Re: Is this secure?

[mk]

On 2010-02-24 03:50, Paul Rubin wrote:
The stuff about converting 4 random bytes to a decimal string and then
peeling off 2 digits at a time is pretty awful, and notice that since
2**32 is 4294967296, in the cases where you get 10 digits, the first
2-digit pair is never higher than 42.

Yikes! I didn't think about that. This is probably where (some part of) 
probability skewing comes from.

Anyway, the passwords for authorized users will be copied and pasted 
from email into in the application GUI which will remember it for them, 
so they will not have to remember and type them in. So I have little in 
the way of limitations of password length - even though in *some* cases 
somebody might have to (or be ignorant enough) to retype the password 
instead of pasting it in.

In that case the "diceware" approach is not necessary, even though I 
will certainly remember this approach for a case when users will have to 
remember & type the passwords in.

The main application will access the data using HTTP (probably), so the 
main point is that an attacker is not able to guess passwords using 
brute force.

Using A-z with 10-char password seems to provide 3 orders of magnitude 
more combinations than a-z:

>>> 57 ** 10
362033331456891249L
>>> 25 ** 10
95367431640625L

Even though I'm not sure it is worth it, assuming 1000 brute-force 
guesses per second (which over the web would amount pretty much to DOS), 
this would take # days:

>>> 57 ** 10 / (1000 * 3600 * 24)
4190200595L
>>> 25 ** 10 / (1000 * 3600 * 24)
1103789L

Even then I'm not getting completely uniform distribution for some reason:

d 39411
l 39376
f 39288
a 39275
s 39225
r 39172
p 39159
t 39073
k 39071
u 39064
e 39005
o 39005
n 38995
j 38993
h 38975
q 38958
c 38938
b 38906
g 38894
i 38847
m 38819
v 38712
z 35321
y 35228
w 35189
x 35075

Code:

import operator

def gen_rand_word(n):
    with open('/dev/urandom') as f:
        return ''.join([chr(ord('a') + ord(x) % 26) for x in f.read(n)])

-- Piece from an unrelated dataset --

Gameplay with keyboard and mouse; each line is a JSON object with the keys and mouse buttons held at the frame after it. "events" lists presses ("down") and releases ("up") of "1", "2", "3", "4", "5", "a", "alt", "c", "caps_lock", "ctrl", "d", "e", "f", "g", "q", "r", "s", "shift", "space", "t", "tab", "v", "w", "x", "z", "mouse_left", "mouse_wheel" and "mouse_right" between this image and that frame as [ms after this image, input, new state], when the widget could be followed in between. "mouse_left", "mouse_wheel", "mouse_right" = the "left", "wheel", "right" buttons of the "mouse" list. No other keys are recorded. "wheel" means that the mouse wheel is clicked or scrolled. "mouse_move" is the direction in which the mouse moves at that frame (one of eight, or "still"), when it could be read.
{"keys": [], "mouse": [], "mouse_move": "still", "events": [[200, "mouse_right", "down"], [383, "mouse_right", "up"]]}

def count_chars(chardict, word):
    for c in word:
        try:
            chardict[c] += 1
        except KeyError:
            chardict[c] = 0

if __name__ == "__main__":
    chardict = {}
    for i in range(100000):
        w = gen_rand_word(10)
        count_chars(chardict, w)
    counts = list(chardict.items())
    counts.sort(key = operator.itemgetter(1), reverse = True)
    for char, count in counts:
        print char, count

I'd write your code something like this:

     nletters = 5

     def randomword(n):
         with open('/dev/urandom') as f:
             return ''.join([chr(ord('a')+ord(c)%26) for c in f.read(n)])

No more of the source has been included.